The Government’s plans for resuming non-essential international travel were slammed by travel chiefs who said there was a lack of detail and too much uncertainty.  There has also been a furious backlash over the testing requirement for travel from green countries. 

People will still have to take at least one lab-based PCR test which can cost £120. 

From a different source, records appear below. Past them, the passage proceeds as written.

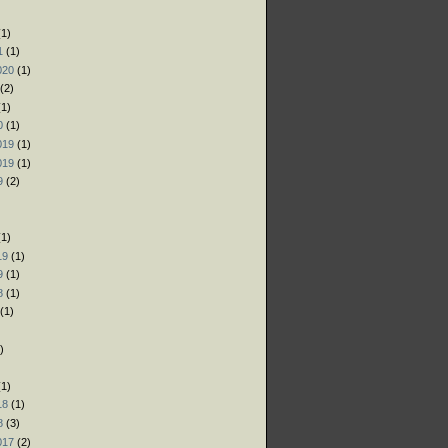
)
1)
1
(1)
020
(1)
(2)
1)
0
(1)
019
(1)
019
(1)
9
(2)
)
1)
19
(1)
9
(1)
8
(1)
(1)
)
)
1)
18
(1)
8
(3)
017
(2)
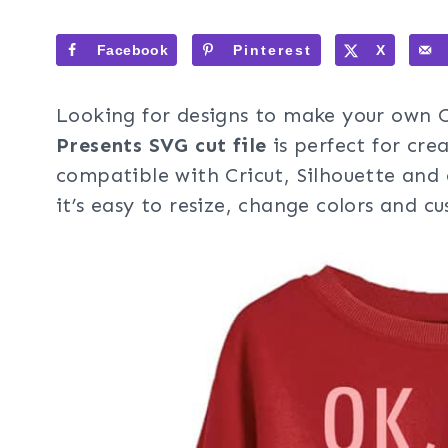
Facebook
Pinterest
X
Looking for designs to make your own C
Presents SVG cut file
is perfect for crea
compatible with Cricut, Silhouette and 
it’s easy to resize, change colors and c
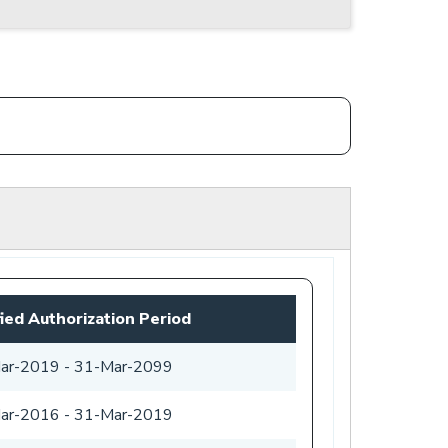
fied Authorization Period
ar-2019
-
31-Mar-2099
ar-2016
-
31-Mar-2019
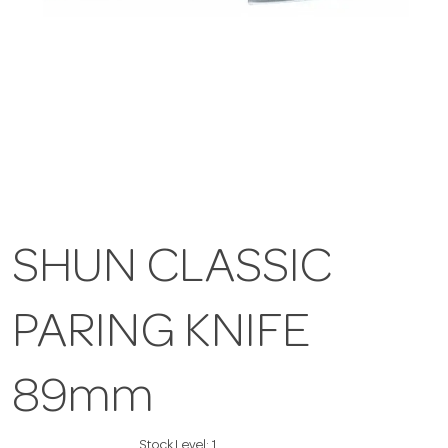
SHUN CLASSIC
PARING KNIFE
89mm
Stock Level:
1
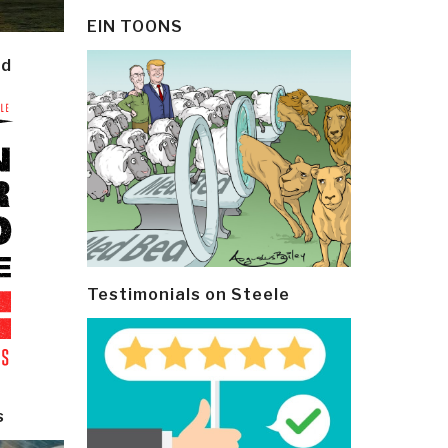
EIN TOONS
ld
Testimonials on Steele
s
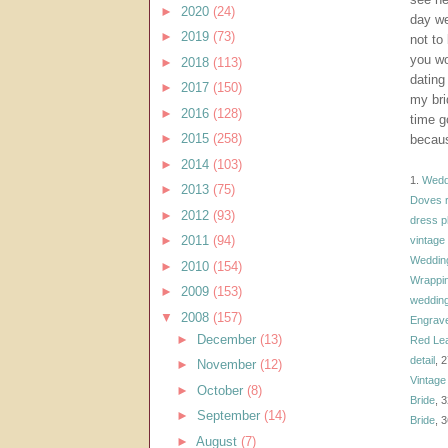
►
2020
(24)
day we
►
2019
(73)
not to
you wo
►
2018
(113)
dating
►
2017
(150)
my bri
►
2016
(128)
time g
►
2015
(258)
becaus
►
2014
(103)
1.
Weddi
►
2013
(75)
Doves r
►
2012
(93)
dress p
►
2011
(94)
vintage
Weddin
►
2010
(154)
Wrappi
►
2009
(153)
weddin
▼
2008
(157)
Engrave
►
December
(13)
Red Lea
detail
, 
►
November
(12)
Vintage
►
October
(8)
Bride
, 
►
September
(14)
Bride
, 
►
August
(7)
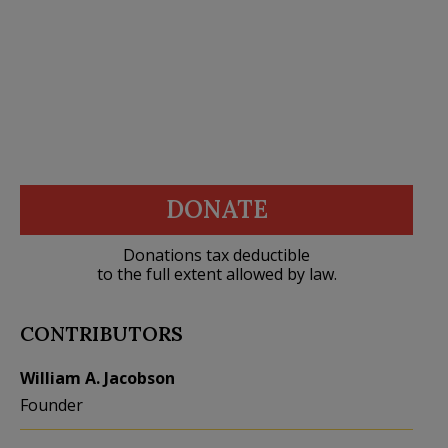
DONATE
Donations tax deductible
to the full extent allowed by law.
CONTRIBUTORS
William A. Jacobson
Founder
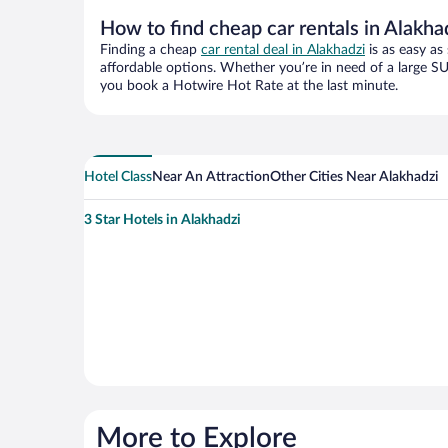
How to find cheap car rentals in Alakha
Finding a cheap
car rental deal in Alakhadzi
is as easy as
affordable options. Whether you’re in need of a large SU
you book a Hotwire Hot Rate at the last minute.
Hotel Class
Near An Attraction
Other Cities Near Alakhadzi
3 Star Hotels in Alakhadzi
More to Explore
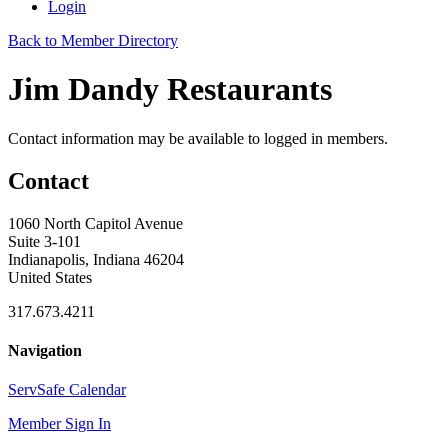
Login
Back to Member Directory
Jim Dandy Restaurants
Contact information may be available to logged in members.
Contact
1060 North Capitol Avenue
Suite 3-101
Indianapolis, Indiana 46204
United States
317.673.4211
Navigation
ServSafe Calendar
Member Sign In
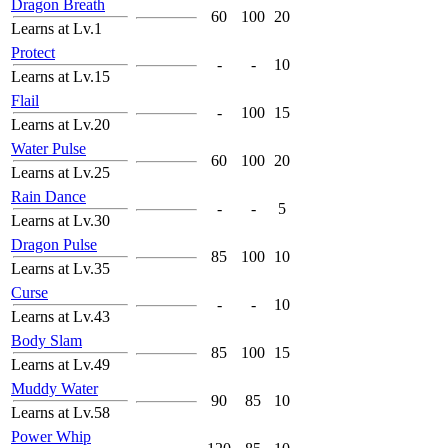
Dragon Breath
60
100
20
Learns at Lv.1
Protect
-
-
10
Learns at Lv.15
Flail
-
100
15
Learns at Lv.20
Water Pulse
60
100
20
Learns at Lv.25
Rain Dance
-
-
5
Learns at Lv.30
Dragon Pulse
85
100
10
Learns at Lv.35
Curse
-
-
10
Learns at Lv.43
Body Slam
85
100
15
Learns at Lv.49
Muddy Water
90
85
10
Learns at Lv.58
Power Whip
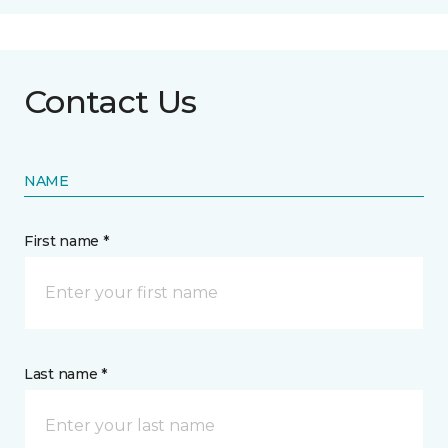
Contact Us
NAME
First name *
Last name *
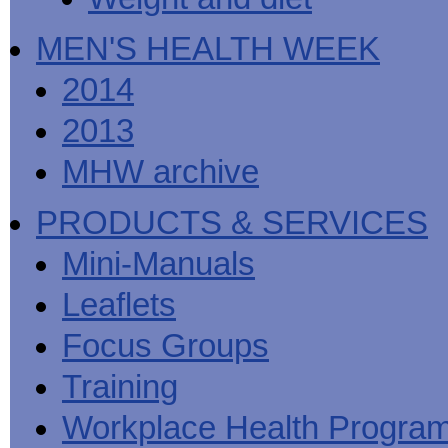
MEN'S HEALTH WEEK
2014
2013
MHW archive
PRODUCTS & SERVICES
Mini-Manuals
Leaflets
Focus Groups
Training
Workplace Health Progra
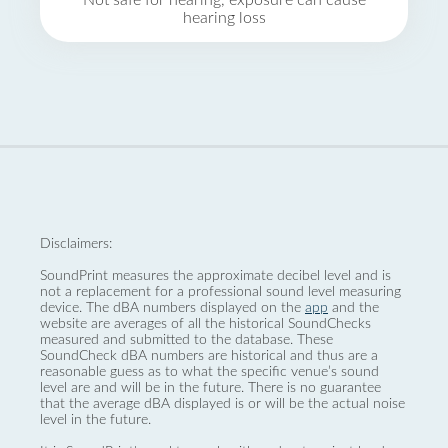
Not safe for hearing, exposure can cause
hearing loss
Disclaimers:
SoundPrint measures the approximate decibel level and is
not a replacement for a professional sound level measuring
device. The dBA numbers displayed on the
app
and the
website are averages of all the historical SoundChecks
measured and submitted to the database. These
SoundCheck dBA numbers are historical and thus are a
reasonable guess as to what the specific venue’s sound
level are and will be in the future. There is no guarantee
that the average dBA displayed is or will be the actual noise
level in the future.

Ministers have vowed to drive down the cost but holiday firms fear the testing rules will price many families out of a trip abroad this summer.     

Transport Secretary Grant Shapps said earlier this month that it is now possible for Britons to start thinking about booking a foreign holiday. 

He said:  ‘My advice today would be moving on from where we were before, I am not telling people that they shouldn’t book summer holidays and that is the first time that I have been able to say that for many months.

‘But I think everybody doing it understands there are risks with coronavirus and of course actually I think people would want to be clear about which countries are going to be in the different traffic light system.

‘People will predominantly of course be looking to book in a green country. So there is only two or three weeks to wait before we publish that list itself.

‘But yes, tentative progress, for the first time people can start to think about visiting loved ones abroad or perhaps a summer holiday but we are doing it very, very cautiously because we don’t want to see any return of coronavirus in this country.’